◆ SOURCE INFORMATION:
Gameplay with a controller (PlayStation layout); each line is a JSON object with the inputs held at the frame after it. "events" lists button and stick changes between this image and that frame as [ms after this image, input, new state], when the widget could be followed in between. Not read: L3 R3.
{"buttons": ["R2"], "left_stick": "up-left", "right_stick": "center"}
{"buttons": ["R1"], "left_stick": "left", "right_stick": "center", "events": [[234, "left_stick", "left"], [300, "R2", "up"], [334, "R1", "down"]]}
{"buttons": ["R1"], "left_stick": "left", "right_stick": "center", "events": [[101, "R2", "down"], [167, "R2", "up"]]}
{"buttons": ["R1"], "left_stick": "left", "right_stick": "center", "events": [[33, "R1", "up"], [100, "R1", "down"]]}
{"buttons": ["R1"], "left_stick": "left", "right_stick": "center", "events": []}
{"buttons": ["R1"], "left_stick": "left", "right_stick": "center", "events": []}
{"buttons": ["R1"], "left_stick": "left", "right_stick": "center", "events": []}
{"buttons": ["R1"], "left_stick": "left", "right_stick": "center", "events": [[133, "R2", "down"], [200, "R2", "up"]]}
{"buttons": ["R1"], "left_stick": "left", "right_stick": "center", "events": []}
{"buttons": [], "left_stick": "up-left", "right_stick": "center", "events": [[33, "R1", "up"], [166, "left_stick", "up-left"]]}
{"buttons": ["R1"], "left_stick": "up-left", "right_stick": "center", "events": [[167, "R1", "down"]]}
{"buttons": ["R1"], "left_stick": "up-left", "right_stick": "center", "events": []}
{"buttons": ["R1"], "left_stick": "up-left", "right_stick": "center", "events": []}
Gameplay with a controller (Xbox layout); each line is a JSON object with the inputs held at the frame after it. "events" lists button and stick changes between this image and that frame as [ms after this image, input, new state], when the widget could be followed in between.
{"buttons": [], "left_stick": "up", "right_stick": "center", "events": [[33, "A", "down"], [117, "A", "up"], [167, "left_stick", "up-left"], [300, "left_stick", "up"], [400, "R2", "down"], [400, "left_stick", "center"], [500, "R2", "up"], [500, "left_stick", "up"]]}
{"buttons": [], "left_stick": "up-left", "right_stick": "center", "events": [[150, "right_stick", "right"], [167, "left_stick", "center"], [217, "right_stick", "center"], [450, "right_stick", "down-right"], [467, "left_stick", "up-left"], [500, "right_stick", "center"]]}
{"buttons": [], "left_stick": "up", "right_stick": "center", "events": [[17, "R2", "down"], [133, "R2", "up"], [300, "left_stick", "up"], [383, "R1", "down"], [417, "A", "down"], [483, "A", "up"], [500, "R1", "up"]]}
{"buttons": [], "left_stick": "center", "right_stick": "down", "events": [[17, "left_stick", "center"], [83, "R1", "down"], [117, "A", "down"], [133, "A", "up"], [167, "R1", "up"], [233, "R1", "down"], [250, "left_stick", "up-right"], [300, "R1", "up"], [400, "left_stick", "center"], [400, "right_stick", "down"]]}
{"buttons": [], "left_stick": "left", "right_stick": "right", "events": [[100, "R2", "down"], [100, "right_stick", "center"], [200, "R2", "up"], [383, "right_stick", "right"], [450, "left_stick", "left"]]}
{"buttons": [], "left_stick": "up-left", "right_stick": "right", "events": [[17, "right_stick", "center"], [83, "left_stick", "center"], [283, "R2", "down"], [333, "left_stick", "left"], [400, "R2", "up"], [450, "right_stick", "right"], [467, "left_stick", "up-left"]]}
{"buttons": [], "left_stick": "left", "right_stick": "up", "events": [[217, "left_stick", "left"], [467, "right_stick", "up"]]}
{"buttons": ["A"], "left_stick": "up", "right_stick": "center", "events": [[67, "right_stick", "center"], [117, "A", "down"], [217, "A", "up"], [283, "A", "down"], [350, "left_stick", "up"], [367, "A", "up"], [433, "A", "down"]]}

◆ WHAT NEEDS TO BE DONE: Output each record exactly as it appears in the listing.

◆ OUTPUT FOR THIS TASK:
Gameplay with a controller (PlayStation layout); each line is a JSON object with the inputs held at the frame after it. "events" lists button and stick changes between this image and that frame as [ms after this image, input, new state], when the widget could be followed in between. Not read: L3 R3.
{"buttons": ["R2"], "left_stick": "up-left", "right_stick": "center"}
{"buttons": ["R1"], "left_stick": "left", "right_stick": "center", "events": [[234, "left_stick", "left"], [300, "R2", "up"], [334, "R1", "down"]]}
{"buttons": ["R1"], "left_stick": "left", "right_stick": "center", "events": [[101, "R2", "down"], [167, "R2", "up"]]}
{"buttons": ["R1"], "left_stick": "left", "right_stick": "center", "events": [[33, "R1", "up"], [100, "R1", "down"]]}
{"buttons": ["R1"], "left_stick": "left", "right_stick": "center", "events": []}
{"buttons": ["R1"], "left_stick": "left", "right_stick": "center", "events": []}
{"buttons": ["R1"], "left_stick": "left", "right_stick": "center", "events": []}
{"buttons": ["R1"], "left_stick": "left", "right_stick": "center", "events": [[133, "R2", "down"], [200, "R2", "up"]]}
{"buttons": ["R1"], "left_stick": "left", "right_stick": "center", "events": []}
{"buttons": [], "left_stick": "up-left", "right_stick": "center", "events": [[33, "R1", "up"], [166, "left_stick", "up-left"]]}
{"buttons": ["R1"], "left_stick": "up-left", "right_stick": "center", "events": [[167, "R1", "down"]]}
{"buttons": ["R1"], "left_stick": "up-left", "right_stick": "center", "events": []}
{"buttons": ["R1"], "left_stick": "up-left", "right_stick": "center", "events": []}
Gameplay with a controller (Xbox layout); each line is a JSON object with the inputs held at the frame after it. "events" lists button and stick changes between this image and that frame as [ms after this image, input, new state], when the widget could be followed in between.
{"buttons": [], "left_stick": "up", "right_stick": "center", "events": [[33, "A", "down"], [117, "A", "up"], [167, "left_stick", "up-left"], [300, "left_stick", "up"], [400, "R2", "down"], [400, "left_stick", "center"], [500, "R2", "up"], [500, "left_stick", "up"]]}
{"buttons": [], "left_stick": "up-left", "right_stick": "center", "events": [[150, "right_stick", "right"], [167, "left_stick", "center"], [217, "right_stick", "center"], [450, "right_stick", "down-right"], [467, "left_stick", "up-left"], [500, "right_stick", "center"]]}
{"buttons": [], "left_stick": "up", "right_stick": "center", "events": [[17, "R2", "down"], [133, "R2", "up"], [300, "left_stick", "up"], [383, "R1", "down"], [417, "A", "down"], [483, "A", "up"], [500, "R1", "up"]]}
{"buttons": [], "left_stick": "center", "right_stick": "down", "events": [[17, "left_stick", "center"], [83, "R1", "down"], [117, "A", "down"], [133, "A", "up"], [167, "R1", "up"], [233, "R1", "down"], [250, "left_stick", "up-right"], [300, "R1", "up"], [400, "left_stick", "center"], [400, "right_stick", "down"]]}
{"buttons": [], "left_stick": "left", "right_stick": "right", "events": [[100, "R2", "down"], [100, "right_stick", "center"], [200, "R2", "up"], [383, "right_stick", "right"], [450, "left_stick", "left"]]}
{"buttons": [], "left_stick": "up-left", "right_stick": "right", "events": [[17, "right_stick", "center"], [83, "left_stick", "center"], [283, "R2", "down"], [333, "left_stick", "left"], [400, "R2", "up"], [450, "right_stick", "right"], [467, "left_stick", "up-left"]]}
{"buttons": [], "left_stick": "left", "right_stick": "up", "events": [[217, "left_stick", "left"], [467, "right_stick", "up"]]}
{"buttons": ["A"], "left_stick": "up", "right_stick": "center", "events": [[67, "right_stick", "center"], [117, "A", "down"], [217, "A", "up"], [283, "A", "down"], [350, "left_stick", "up"], [367, "A", "up"], [433, "A", "down"]]}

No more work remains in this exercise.